■ **How to complete this task**
Print every line of the material below exactly as it stands, but omit the pictures.

[[ Data shown, beginning ]]

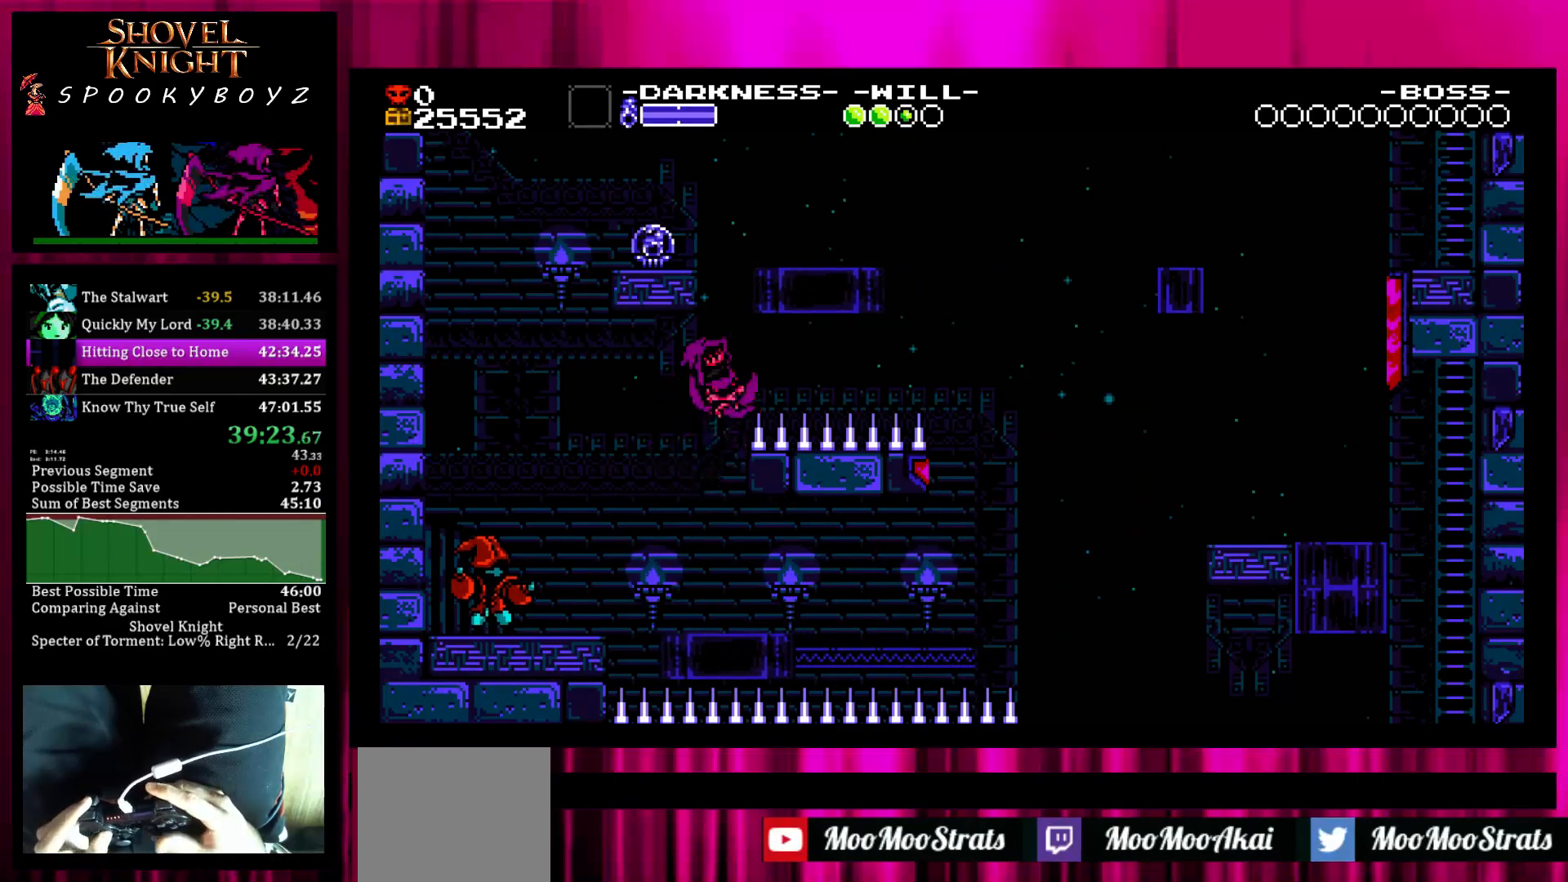
{"buttons": [], "left_stick": "right", "right_stick": "center", "events": [[50, "left_stick", "center"], [233, "left_stick", "right"]]}
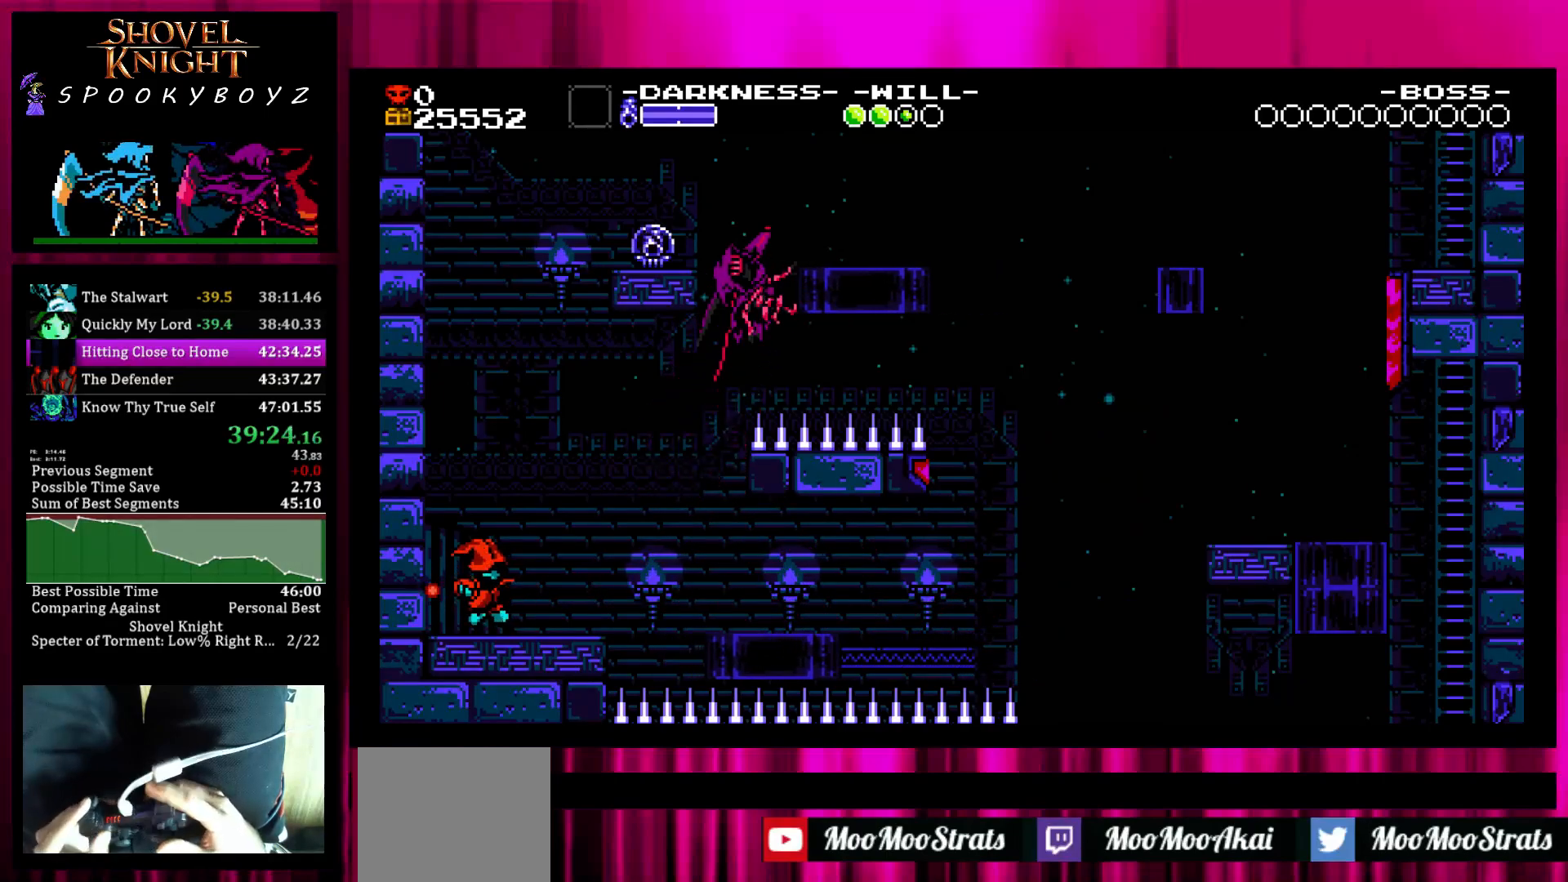
{"buttons": [], "left_stick": "right", "right_stick": "center", "events": []}
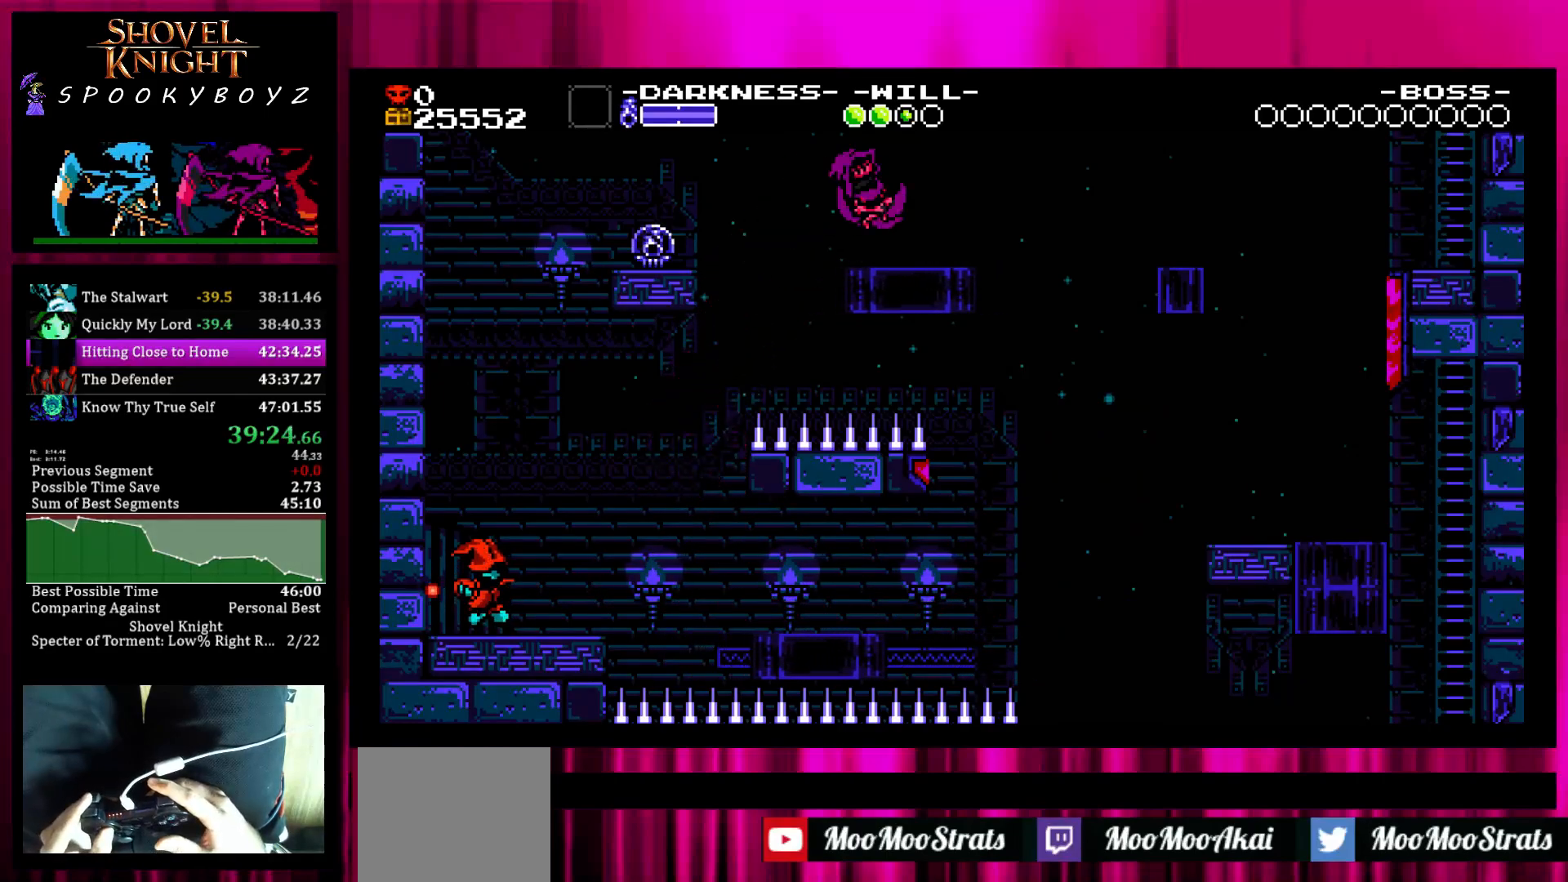
{"buttons": ["SQUARE"], "left_stick": "right", "right_stick": "center", "events": [[317, "SQUARE", "down"]]}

[[ Data shown, end ]]

■ **Exercise result**
{"buttons": [], "left_stick": "right", "right_stick": "center", "events": [[50, "left_stick", "center"], [233, "left_stick", "right"]]}
{"buttons": [], "left_stick": "right", "right_stick": "center", "events": []}
{"buttons": ["SQUARE"], "left_stick": "right", "right_stick": "center", "events": [[317, "SQUARE", "down"]]}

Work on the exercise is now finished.